Intestinal bacteria responsible for brain cell death and cognitive decline with age found

(ORDO NEWS) — A group of American researchers have discovered a molecule produced by bacteria in the intestinal microbiome (including humans) that can enter the brain, causing the death of neurons and other brain cells.

The effect is especially noticeable with age, when the number of these bacteria increases markedly, which can lead to a decrease in cognitive functions such as learning and memory.

The gut microbiome is the totality of all microorganisms that inhabit the gastrointestinal tract and live in an essentially mutually beneficial relationship with the host organism.

For example, intestinal bacteria help us digest and assimilate various substances (the same fiber) and play an important role in the synthesis of B and K vitamins. In the process of life, the microbiome releases many molecules, some of which can be harmful to the host organism.

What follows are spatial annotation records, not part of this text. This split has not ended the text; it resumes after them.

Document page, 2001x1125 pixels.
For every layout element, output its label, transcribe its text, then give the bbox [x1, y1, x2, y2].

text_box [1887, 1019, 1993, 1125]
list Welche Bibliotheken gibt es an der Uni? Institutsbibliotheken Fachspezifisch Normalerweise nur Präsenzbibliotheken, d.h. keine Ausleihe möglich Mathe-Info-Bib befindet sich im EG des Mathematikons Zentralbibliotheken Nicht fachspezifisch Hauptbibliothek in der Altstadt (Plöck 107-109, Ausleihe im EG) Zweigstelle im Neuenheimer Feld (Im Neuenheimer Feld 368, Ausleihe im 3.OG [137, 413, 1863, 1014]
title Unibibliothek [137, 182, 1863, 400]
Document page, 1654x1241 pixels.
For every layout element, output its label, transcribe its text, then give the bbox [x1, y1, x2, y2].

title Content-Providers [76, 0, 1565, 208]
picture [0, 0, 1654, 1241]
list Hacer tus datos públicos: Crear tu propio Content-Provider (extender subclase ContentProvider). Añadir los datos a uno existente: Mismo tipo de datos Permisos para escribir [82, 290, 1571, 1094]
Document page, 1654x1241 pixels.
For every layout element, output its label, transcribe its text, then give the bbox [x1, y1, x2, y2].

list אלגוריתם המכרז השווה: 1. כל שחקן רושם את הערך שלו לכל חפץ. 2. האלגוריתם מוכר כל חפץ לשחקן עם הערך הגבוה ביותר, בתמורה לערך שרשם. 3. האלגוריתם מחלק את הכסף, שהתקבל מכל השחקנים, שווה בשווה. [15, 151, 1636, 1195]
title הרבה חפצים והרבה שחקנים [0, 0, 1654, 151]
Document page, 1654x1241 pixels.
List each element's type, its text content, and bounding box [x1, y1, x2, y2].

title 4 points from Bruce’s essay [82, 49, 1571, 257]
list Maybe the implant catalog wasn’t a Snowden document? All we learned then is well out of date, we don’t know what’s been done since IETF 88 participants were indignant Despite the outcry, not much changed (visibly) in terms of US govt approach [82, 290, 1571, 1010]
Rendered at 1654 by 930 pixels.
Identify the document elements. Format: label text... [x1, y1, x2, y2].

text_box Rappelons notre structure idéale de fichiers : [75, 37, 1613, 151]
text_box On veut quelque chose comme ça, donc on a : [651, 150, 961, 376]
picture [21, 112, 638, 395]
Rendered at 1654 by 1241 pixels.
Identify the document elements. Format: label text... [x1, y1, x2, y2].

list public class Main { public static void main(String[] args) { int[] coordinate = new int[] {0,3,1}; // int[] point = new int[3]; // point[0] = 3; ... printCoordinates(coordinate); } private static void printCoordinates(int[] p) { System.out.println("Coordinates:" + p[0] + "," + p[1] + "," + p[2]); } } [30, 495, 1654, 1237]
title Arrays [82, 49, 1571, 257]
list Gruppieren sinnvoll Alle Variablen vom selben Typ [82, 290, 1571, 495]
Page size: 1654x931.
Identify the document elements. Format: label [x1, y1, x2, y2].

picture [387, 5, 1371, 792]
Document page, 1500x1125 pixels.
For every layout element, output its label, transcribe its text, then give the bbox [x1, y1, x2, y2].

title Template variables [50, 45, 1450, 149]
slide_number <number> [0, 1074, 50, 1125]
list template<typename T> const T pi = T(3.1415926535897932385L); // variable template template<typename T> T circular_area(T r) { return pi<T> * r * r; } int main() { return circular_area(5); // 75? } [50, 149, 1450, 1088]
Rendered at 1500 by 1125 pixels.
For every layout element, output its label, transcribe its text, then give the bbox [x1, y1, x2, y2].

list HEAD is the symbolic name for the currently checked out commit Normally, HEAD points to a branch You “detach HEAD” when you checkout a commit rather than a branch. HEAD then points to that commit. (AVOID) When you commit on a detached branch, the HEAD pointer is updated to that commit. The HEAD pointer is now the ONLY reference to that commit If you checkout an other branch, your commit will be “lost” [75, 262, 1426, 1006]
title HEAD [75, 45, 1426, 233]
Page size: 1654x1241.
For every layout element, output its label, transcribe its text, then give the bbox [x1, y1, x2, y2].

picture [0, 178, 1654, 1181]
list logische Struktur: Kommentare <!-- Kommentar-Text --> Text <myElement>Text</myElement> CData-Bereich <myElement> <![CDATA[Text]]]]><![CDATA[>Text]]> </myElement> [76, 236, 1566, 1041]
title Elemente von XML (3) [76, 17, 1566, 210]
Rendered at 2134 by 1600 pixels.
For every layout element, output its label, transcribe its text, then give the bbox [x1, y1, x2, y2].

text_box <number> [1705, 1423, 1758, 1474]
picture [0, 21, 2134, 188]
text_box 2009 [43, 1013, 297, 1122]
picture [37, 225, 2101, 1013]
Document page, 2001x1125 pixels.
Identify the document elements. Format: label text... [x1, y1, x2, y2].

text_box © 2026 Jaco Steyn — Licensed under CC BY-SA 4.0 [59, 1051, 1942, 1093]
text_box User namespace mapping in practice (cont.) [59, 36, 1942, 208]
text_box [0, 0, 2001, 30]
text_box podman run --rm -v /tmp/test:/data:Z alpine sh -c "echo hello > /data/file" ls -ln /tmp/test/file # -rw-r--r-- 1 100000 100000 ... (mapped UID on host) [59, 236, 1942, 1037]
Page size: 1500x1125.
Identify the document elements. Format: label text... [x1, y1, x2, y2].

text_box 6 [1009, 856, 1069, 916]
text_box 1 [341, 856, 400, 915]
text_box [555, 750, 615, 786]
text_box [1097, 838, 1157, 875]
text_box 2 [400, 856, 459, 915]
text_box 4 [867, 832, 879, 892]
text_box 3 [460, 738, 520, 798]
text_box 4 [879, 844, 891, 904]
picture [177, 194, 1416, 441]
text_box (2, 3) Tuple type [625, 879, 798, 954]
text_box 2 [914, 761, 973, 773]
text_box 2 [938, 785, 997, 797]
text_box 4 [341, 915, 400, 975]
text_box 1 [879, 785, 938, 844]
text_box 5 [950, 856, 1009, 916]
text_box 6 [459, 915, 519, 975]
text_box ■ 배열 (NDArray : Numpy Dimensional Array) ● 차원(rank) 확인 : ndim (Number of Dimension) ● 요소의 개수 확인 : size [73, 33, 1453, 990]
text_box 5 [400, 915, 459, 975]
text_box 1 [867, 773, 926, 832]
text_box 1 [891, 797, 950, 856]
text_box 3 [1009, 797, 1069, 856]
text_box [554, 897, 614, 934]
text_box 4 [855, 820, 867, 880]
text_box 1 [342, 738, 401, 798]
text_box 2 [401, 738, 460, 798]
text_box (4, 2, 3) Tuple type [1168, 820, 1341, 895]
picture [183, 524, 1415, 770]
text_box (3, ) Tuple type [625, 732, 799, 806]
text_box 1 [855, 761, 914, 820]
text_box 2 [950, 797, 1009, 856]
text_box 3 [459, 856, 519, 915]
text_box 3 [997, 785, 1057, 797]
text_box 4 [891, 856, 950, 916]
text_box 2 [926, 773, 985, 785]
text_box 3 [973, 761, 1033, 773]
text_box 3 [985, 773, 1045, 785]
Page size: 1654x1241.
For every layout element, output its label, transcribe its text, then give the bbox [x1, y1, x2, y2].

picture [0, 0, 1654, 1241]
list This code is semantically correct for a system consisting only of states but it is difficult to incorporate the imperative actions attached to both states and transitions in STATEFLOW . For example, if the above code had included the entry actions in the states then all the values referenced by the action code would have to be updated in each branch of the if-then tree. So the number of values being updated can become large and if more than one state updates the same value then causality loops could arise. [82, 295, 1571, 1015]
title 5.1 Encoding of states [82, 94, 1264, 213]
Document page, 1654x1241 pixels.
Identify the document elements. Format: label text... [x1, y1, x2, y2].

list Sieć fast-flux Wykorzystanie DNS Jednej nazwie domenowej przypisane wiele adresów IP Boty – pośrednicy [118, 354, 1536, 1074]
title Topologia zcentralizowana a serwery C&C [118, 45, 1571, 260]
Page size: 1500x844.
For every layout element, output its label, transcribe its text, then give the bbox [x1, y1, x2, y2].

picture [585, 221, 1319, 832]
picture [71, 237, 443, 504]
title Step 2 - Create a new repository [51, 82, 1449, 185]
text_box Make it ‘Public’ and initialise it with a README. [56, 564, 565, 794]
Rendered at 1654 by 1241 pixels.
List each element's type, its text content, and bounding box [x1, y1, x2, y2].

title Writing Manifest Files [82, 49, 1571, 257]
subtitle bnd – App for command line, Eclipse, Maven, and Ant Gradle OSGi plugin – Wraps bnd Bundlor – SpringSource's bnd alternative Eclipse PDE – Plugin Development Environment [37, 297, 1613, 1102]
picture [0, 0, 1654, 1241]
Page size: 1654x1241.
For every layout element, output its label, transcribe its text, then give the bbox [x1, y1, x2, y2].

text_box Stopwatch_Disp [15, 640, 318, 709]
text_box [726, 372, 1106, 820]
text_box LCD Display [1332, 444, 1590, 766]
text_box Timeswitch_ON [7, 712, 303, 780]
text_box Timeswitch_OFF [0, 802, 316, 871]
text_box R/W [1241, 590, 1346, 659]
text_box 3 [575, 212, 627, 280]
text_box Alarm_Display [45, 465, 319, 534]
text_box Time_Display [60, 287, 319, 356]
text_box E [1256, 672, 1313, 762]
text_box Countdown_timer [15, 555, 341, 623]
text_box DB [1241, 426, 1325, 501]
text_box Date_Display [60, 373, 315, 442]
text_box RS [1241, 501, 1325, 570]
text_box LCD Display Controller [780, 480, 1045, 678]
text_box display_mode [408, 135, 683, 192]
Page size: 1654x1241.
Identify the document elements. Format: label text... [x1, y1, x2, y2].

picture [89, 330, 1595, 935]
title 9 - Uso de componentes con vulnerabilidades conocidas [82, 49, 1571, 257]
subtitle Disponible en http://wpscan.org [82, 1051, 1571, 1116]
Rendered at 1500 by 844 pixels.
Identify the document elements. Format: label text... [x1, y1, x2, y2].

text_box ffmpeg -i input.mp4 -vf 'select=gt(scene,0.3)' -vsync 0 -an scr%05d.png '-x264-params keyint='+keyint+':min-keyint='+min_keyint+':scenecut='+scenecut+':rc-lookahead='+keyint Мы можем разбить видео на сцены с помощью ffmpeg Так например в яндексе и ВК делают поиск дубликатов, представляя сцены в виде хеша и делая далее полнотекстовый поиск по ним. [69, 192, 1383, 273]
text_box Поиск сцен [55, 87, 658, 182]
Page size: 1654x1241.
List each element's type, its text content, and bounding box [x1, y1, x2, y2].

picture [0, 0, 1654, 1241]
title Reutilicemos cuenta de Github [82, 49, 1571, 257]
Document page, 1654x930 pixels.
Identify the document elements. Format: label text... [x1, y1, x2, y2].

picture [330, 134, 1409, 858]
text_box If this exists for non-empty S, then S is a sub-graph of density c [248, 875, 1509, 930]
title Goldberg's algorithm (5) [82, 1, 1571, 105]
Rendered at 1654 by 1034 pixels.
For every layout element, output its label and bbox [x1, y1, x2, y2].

The authors of a new study published in the journal Cell Host & Microbe were convinced of this . They studied the bacterial family Ruminococcaceae, which inhabits the intestines of mice (but also occurs in humans), and the small molecule they secrete is isoamylamine (IAA).

The scientists found that the older the mouse became, the more these bacteria were in its intestinal microbiome, and, as a result, the content of IAA increased.

The IAA molecule interested researchers even more when it was found that it was able to cross the blood-brain barrier, a defense system that normally prevents any unwanted molecules and microorganisms from entering the brain from the bloodstream. Next, the scientists determined the role of the IAA molecule in the brain.

Intestinal bacteria responsible for brain cell death and cognitive decline with age found 2
Brief description of the principle and effect of the isoamylamine (IAA) molecule on brain microglia

It turned out that it affects microglia – auxiliary cells of the central nervous system involved in the formation and maintenance of contacts between nerve cells, as well as the destruction of various kinds of “garbage”, such as damaged neurons or other brain cells.

IAA activates a special gene S100A8, which contributes to excessive activation of microglia (as in an inflammatory process), which can lead to the death of neurons and other brain cells due to an autoimmune process (microglia attack even intact and healthy cells).

To find out the consequences of getting IAA into the brain, the authors of the work orally (through the mouth) administered a preparation containing IAA to young healthy mice and observed the reaction.

As a result of several behavioral and cognitive tests, it turned out that exposure to IAA led to a loss of cognitive function: rodents began to learn to navigate the maze and recognize objects worse.

The opposite effect was observed when the scientists blocked the effect of IAA on microglia in older mice, resulting in improved memory and spatial learning.

Thus, the researchers were able to establish the presence and mechanism of action of a molecule produced by an intestinal bacterium on brain cells and cognitive functions using mice as an example.

However, scientists acknowledge that more research is needed to determine whether these findings apply to humans and whether blocking the action of IAAs can prevent cognitive decline as people age or in some neurodegenerative diseases.